*Activity*. Copy every line of the material below word for word.

*Entries supplied*.

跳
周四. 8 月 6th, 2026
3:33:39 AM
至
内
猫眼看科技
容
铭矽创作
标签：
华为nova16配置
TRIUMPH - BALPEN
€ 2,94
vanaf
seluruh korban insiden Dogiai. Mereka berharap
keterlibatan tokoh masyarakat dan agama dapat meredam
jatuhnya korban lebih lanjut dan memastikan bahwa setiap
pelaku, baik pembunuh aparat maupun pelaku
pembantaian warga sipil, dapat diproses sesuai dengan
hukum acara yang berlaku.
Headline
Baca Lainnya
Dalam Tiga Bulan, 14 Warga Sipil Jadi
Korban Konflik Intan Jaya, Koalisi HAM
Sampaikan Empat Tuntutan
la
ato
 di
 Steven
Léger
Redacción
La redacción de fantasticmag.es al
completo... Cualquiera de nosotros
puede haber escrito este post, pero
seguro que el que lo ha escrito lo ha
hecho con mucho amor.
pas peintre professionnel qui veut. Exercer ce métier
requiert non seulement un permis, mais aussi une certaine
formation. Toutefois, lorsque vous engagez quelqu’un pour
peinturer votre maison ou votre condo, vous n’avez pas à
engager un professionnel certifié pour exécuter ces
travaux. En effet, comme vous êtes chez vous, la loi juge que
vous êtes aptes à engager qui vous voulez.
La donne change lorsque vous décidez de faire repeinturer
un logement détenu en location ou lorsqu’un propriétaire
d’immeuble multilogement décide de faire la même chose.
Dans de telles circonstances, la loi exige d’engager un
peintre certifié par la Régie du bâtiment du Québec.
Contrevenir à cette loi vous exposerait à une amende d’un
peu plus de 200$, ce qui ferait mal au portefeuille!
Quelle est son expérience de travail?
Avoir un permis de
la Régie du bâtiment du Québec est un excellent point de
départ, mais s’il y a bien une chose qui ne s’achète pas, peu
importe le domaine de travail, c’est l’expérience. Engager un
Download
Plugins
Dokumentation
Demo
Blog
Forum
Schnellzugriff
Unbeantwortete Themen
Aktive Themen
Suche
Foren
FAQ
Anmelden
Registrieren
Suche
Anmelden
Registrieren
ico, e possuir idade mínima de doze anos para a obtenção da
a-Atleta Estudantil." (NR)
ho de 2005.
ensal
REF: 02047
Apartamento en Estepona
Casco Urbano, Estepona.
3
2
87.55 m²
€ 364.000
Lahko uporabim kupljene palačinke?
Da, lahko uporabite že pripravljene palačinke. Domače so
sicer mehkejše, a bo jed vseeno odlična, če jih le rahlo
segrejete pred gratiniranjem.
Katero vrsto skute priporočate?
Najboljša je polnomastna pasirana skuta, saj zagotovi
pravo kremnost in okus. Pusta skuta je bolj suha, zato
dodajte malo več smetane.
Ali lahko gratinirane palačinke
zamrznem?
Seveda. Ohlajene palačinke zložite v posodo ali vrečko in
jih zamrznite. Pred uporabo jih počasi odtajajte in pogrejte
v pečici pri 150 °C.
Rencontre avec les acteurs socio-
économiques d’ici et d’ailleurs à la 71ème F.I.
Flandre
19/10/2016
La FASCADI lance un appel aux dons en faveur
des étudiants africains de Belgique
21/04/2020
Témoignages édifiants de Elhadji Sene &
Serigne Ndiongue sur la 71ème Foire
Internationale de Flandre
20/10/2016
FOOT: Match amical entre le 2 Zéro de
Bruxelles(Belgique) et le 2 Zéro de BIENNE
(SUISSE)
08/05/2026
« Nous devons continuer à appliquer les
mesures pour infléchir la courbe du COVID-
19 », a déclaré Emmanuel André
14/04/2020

*Response to the task*.
跳
周四. 8 月 6th, 2026
3:33:39 AM
至
内
猫眼看科技
容
铭矽创作
标签：
华为nova16配置
TRIUMPH - BALPEN
€ 2,94
vanaf
seluruh korban insiden Dogiai. Mereka berharap
keterlibatan tokoh masyarakat dan agama dapat meredam
jatuhnya korban lebih lanjut dan memastikan bahwa setiap
pelaku, baik pembunuh aparat maupun pelaku
pembantaian warga sipil, dapat diproses sesuai dengan
hukum acara yang berlaku.
Headline
Baca Lainnya
Dalam Tiga Bulan, 14 Warga Sipil Jadi
Korban Konflik Intan Jaya, Koalisi HAM
Sampaikan Empat Tuntutan
la
ato
 di
 Steven
Léger
Redacción
La redacción de fantasticmag.es al
completo... Cualquiera de nosotros
puede haber escrito este post, pero
seguro que el que lo ha escrito lo ha
hecho con mucho amor.
pas peintre professionnel qui veut. Exercer ce métier
requiert non seulement un permis, mais aussi une certaine
formation. Toutefois, lorsque vous engagez quelqu’un pour
peinturer votre maison ou votre condo, vous n’avez pas à
engager un professionnel certifié pour exécuter ces
travaux. En effet, comme vous êtes chez vous, la loi juge que
vous êtes aptes à engager qui vous voulez.
La donne change lorsque vous décidez de faire repeinturer
un logement détenu en location ou lorsqu’un propriétaire
d’immeuble multilogement décide de faire la même chose.
Dans de telles circonstances, la loi exige d’engager un
peintre certifié par la Régie du bâtiment du Québec.
Contrevenir à cette loi vous exposerait à une amende d’un
peu plus de 200$, ce qui ferait mal au portefeuille!
Quelle est son expérience de travail?
Avoir un permis de
la Régie du bâtiment du Québec est un excellent point de
départ, mais s’il y a bien une chose qui ne s’achète pas, peu
importe le domaine de travail, c’est l’expérience. Engager un
Download
Plugins
Dokumentation
Demo
Blog
Forum
Schnellzugriff
Unbeantwortete Themen
Aktive Themen
Suche
Foren
FAQ
Anmelden
Registrieren
Suche
Anmelden
Registrieren
ico, e possuir idade mínima de doze anos para a obtenção da
a-Atleta Estudantil." (NR)
ho de 2005.
ensal
REF: 02047
Apartamento en Estepona
Casco Urbano, Estepona.
3
2
87.55 m²
€ 364.000
Lahko uporabim kupljene palačinke?
Da, lahko uporabite že pripravljene palačinke. Domače so
sicer mehkejše, a bo jed vseeno odlična, če jih le rahlo
segrejete pred gratiniranjem.
Katero vrsto skute priporočate?
Najboljša je polnomastna pasirana skuta, saj zagotovi
pravo kremnost in okus. Pusta skuta je bolj suha, zato
dodajte malo več smetane.
Ali lahko gratinirane palačinke
zamrznem?
Seveda. Ohlajene palačinke zložite v posodo ali vrečko in
jih zamrznite. Pred uporabo jih počasi odtajajte in pogrejte
v pečici pri 150 °C.
Rencontre avec les acteurs socio-
économiques d’ici et d’ailleurs à la 71ème F.I.
Flandre
19/10/2016
La FASCADI lance un appel aux dons en faveur
des étudiants africains de Belgique
21/04/2020
Témoignages édifiants de Elhadji Sene &
Serigne Ndiongue sur la 71ème Foire
Internationale de Flandre
20/10/2016
FOOT: Match amical entre le 2 Zéro de
Bruxelles(Belgique) et le 2 Zéro de BIENNE
(SUISSE)
08/05/2026
« Nous devons continuer à appliquer les
mesures pour infléchir la courbe du COVID-
19 », a déclaré Emmanuel André
14/04/2020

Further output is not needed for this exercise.